Эта поездка была мне обещана: Владыка предполагал посетить еще раз Фаран и оттуда Раифу до своего отъезда в Грецию.

Время мое на Синае приблизилось к концу — оставался последний день и утро следующего, и я уже стала терять надежду, когда Иосиф передал, что можно собираться в Раифу. Елена вдруг тоже выразила желание посмотреть Фаран, и Владыка охотно согласился, как обычно соглашался на все, о чем просили, если это было в его власти, — такое применение своей власти находят только духовно высокие люди. Кольцо из ноздри Елена уже извлекла, хотя в ушах они остались; вместо майки и пестрых бус на ней темная кофточка с рукавами, приглушающая яркость цыганской юбки. И с лица как будто смыто все наносное — тушь, краски, улыбка, — оно усталое и, видно, что не такое уж молодое.

По пути я пользуюсь последней возможностью задать несколько вопросов, и Владыка немного рассказывает о себе.

Он был одним из старших сыновей в многодетной семье, с детства любил богослужение. В двадцать четыре года окончил богословский факультет Афинского университета. Мечтал, как Альберт Швейцер, отправиться в миссию в Африку, только врачом душ — монахом и священником.
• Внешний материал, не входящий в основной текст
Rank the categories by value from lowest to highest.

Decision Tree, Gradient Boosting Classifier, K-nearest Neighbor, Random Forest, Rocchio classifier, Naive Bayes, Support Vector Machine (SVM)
Хотел получить опыт послушания в любом греческом монастыре, может быть, на Афоне, но прочел о монастыре Святой Екатерины, увидел его твердыню на фоне Хорива, и написал письмо архиепископу Синайскому Порфирию Третьему о намерении провести здесь три-четыре года. Архиепископ ответил, что готов его принять. Так в двадцать шесть лет он прибыл на Синай и получил келлию в монастыре.
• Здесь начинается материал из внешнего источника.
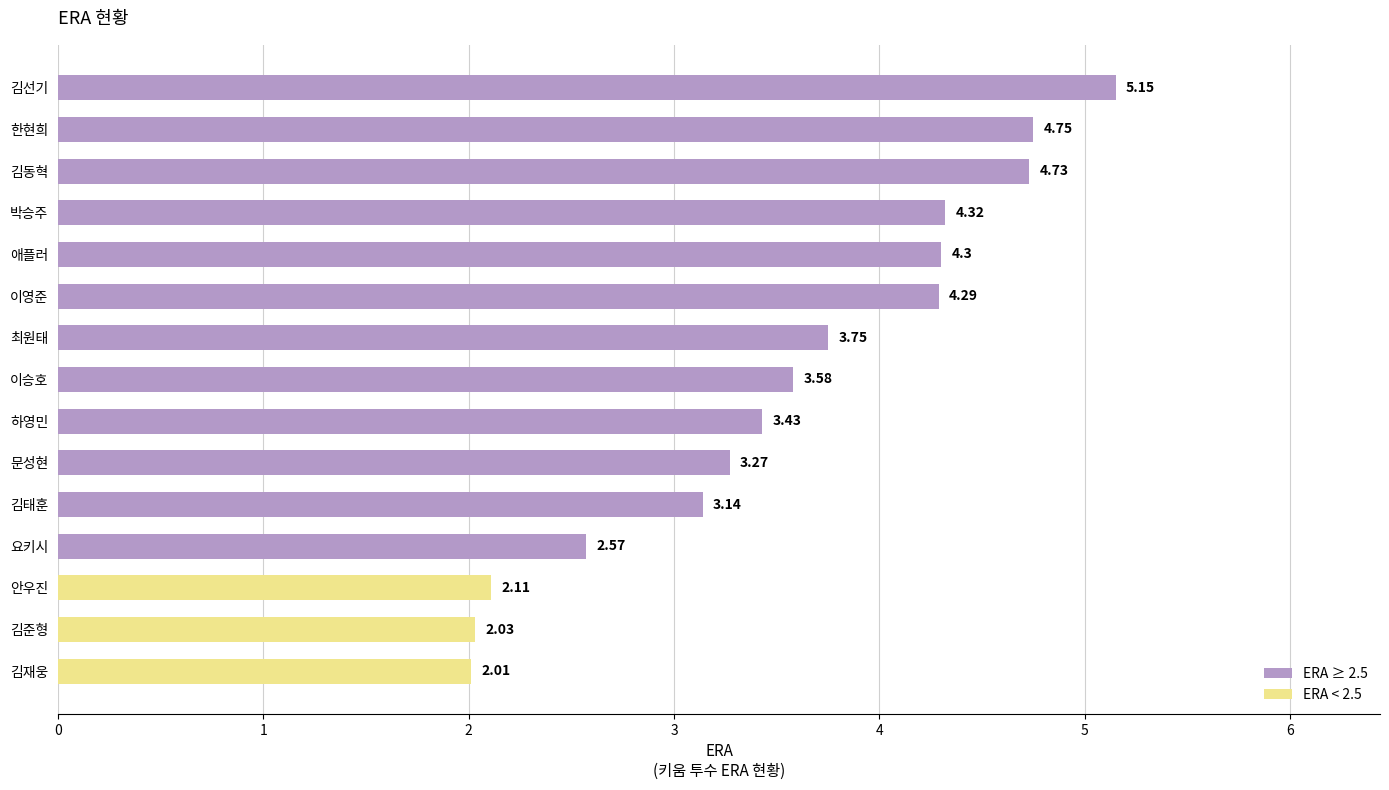

What is the change in value from 요키시 to 최원태?

+1.2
Одним из великих чудес всегда казалось мне человеческое общение — как открытие другой галактики, где все подобно и все ново, и тайна этой новизны и есть тайна личности. До конца ее знает только Бог, наедине замысливший сердца и судьбы наши. Человек чаще всего едва угадывает издали облик других, а служитель Божий еще менее постижим, потому что главное в нем — эта неизреченная тайна общения с Богом.

Владыка из-за стекол очков смотрит на шоссе, негромко, но, по моей просьбе, раздельно произносит английские слова. Его послушание церковника — кандиловозжигателя — длилось год. По два-три часа в день он помогал дипломированному врачу, иеромонаху Григорию, или замещал его. Уже тогда в монастыре был бесплатный госпиталь для бедуинов и паломников, единственный в окрестностях...
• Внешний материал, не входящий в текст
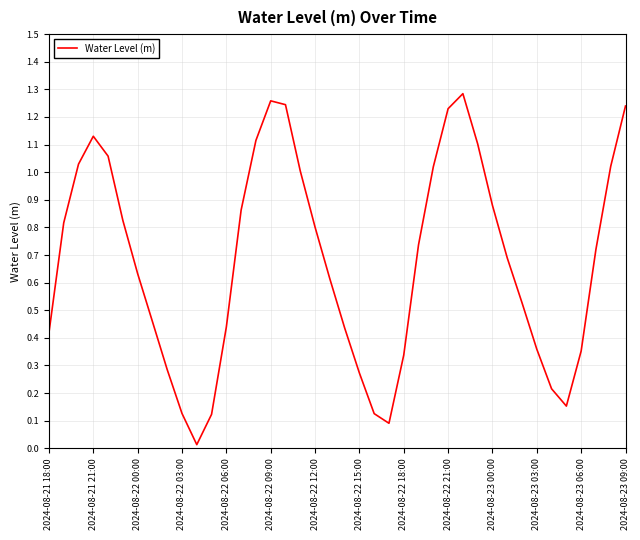

The value at 2024-08-23 09:00 is 0.6. True or false?

False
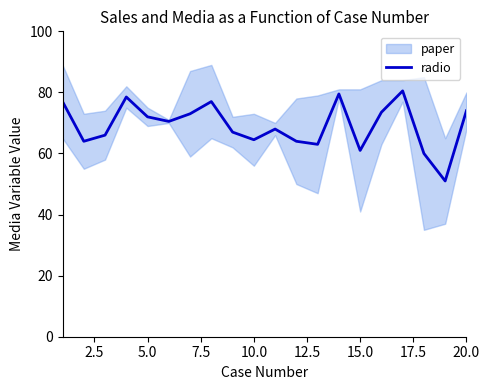

What is the highest value of the radio series?

80.5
Несколько раз я собиралась посетить этот госпиталь, но Тасис предупредил, что доктор не любит, когда его отвлекают, и лучше зайти после приема. Но сколько я ни пыталась переждать прием, он не кончался: на втором этаже нового корпуса вдоль галереи до середины дня сидела очередь из бедуинов и бедуинок с детьми, а после вечерни в госпитале никого не было. Я посетовала на это; вечером ожидала в приемной, а в кабинете архиепископа разувался житель пустыни, поставив ногу на кресло — показывал незажившую рану. «Мы отправляемся в госпиталь, — сказал мне Владыка, — хотите увидеть его хотя бы без врача?»